Тарлах отложил горбушку и понял: пора уходить, в праздник легче сбежать, не прощаясь. Пока не навлек беду на семью, пока вечно недовольный альфами жрец Хлебодарной не отметил дом черной лентой, объявив, что в Тарлаха вселился дух охотника-отступника.
Дремавший волк встрепенулся: как это — уходить? Зверю не нужен хлеб. Ему приволье в деревне: лес рядом, в избе — крепкий подпол, с дворовым лазом. Куда уходить, зачем? К ночи зажгут костры, первыми, как водится, перекинутся волки, оббегут вдоль околицы, проверяя изгородь. Переливчатым воем доложат волчицам — можно. Стая соберется на площади, затянет хоровую песнь, славя ночного охотника Камула, чтоб не обижался на дневные здравницы, отданные Хлебодарной.
«Нельзя оставаться, — объяснил волку Тарлах. — Не успеешь оглянуться, как наступит Сретение. Я опять не трону пирог и печенье, и жрец скажет — вот он, охотник из Своры, которую прокляла Хлебодарная. Могут закидать камнями, а могут сжечь дом — чтобы дым унес скверну в небо. Надо уходить. У здешнего жреца слишком много власти, нам нужно искать место под боком у Камула».
Волк недовольно зарычал, но согласился: жену брата надо поберечь. Она не должна жалеть о том, что сменила логово, она не виновата, что в родню затесался урод.
Договорившись со зверем, Тарлах выскользнул из-за стола, таясь за изгородями, пробрался к дому. В мешок полетели смена одежды, кожаная куртка с вшитыми стальными пластинами — уберечь двуногого от удара в спину — широкий охотничий нож и пакет с вяленым мясом. Тарлах глянул на плетенку с сухарями, вздохнул, поклонился домашнему алтарю с фигурками Хлебодарной и Камула, и вышел прочь: рвать нити судьбы и присохшие бинты надо разом, не удваивая боль.

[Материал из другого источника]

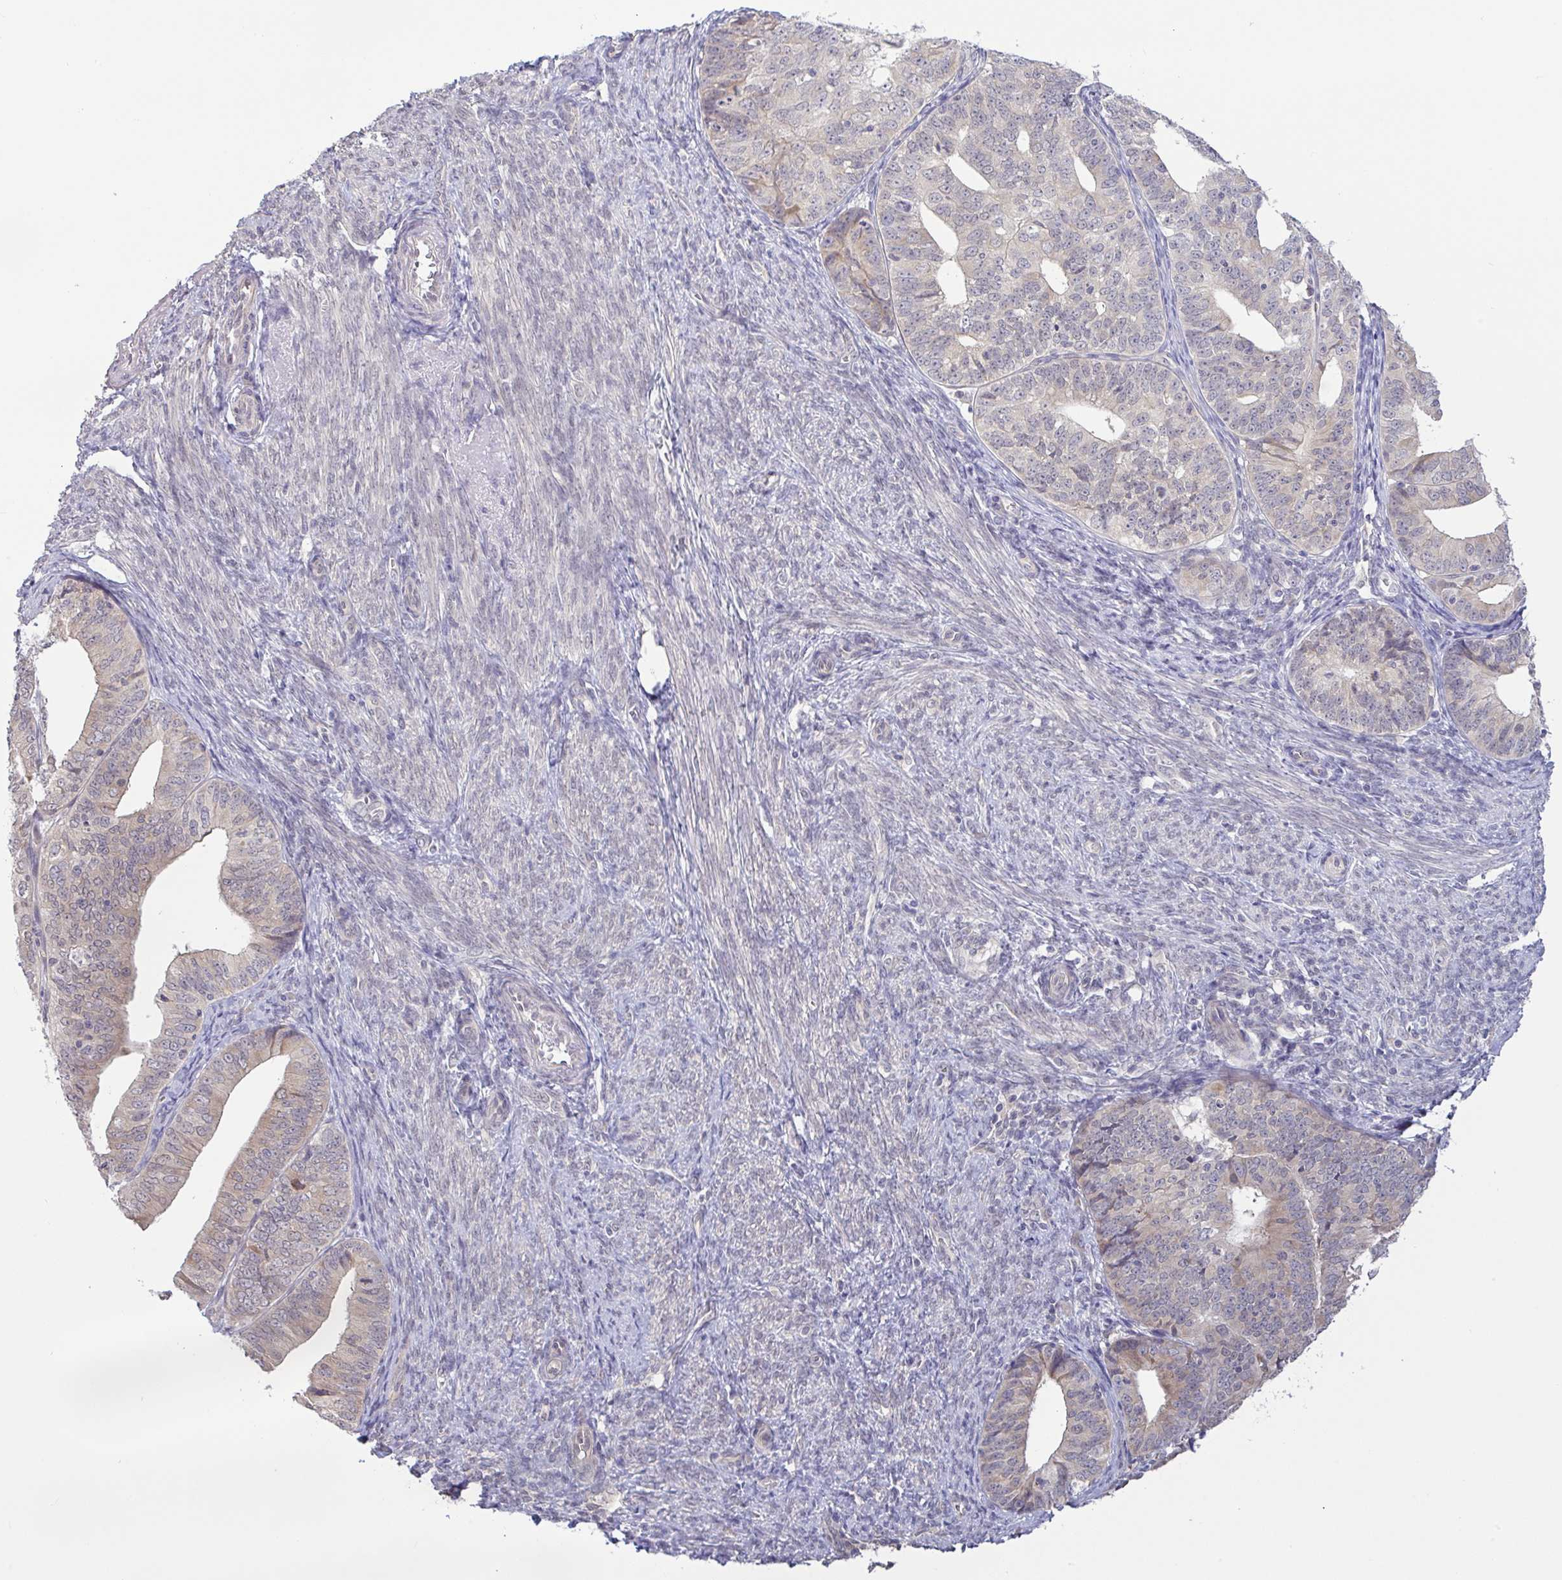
{"staining": {"intensity": "weak", "quantity": "<25%", "location": "cytoplasmic/membranous"}, "tissue": "endometrial cancer", "cell_type": "Tumor cells", "image_type": "cancer", "snomed": [{"axis": "morphology", "description": "Adenocarcinoma, NOS"}, {"axis": "topography", "description": "Endometrium"}], "caption": "The histopathology image shows no staining of tumor cells in endometrial cancer.", "gene": "HYPK", "patient": {"sex": "female", "age": 56}}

Наезженная дорога стелилась под ноги. Тарлах решил не обращаться до ночи, бежал, выматывая двуногое тело, прогоняя плохие мысли срывающимся дыханием. Он убеждал себя, что уходить из деревни пришлось бы и без недовольства жреца. Не люб он был тамошним волчицам, никто на сеновал не зазывал. До нынешнего дня Камул миловал, ни к кому не подталкивал, не нашептывал: «Это твоя пара». А если бы поманил запахом, завлек надеждой, а в ответ — отказ, отпор? Тогда только с жизнью прощаться: сам не уйдешь, волка не уведешь, и будешь маяться, пока волчица не попросит у Совета защиты от постылого. А потом уже альфы стаей задерут. Такой судьбы Тарлах ни себе, ни другу, ни врагу не пожелал бы — нынешние беды за беды считаться не будут.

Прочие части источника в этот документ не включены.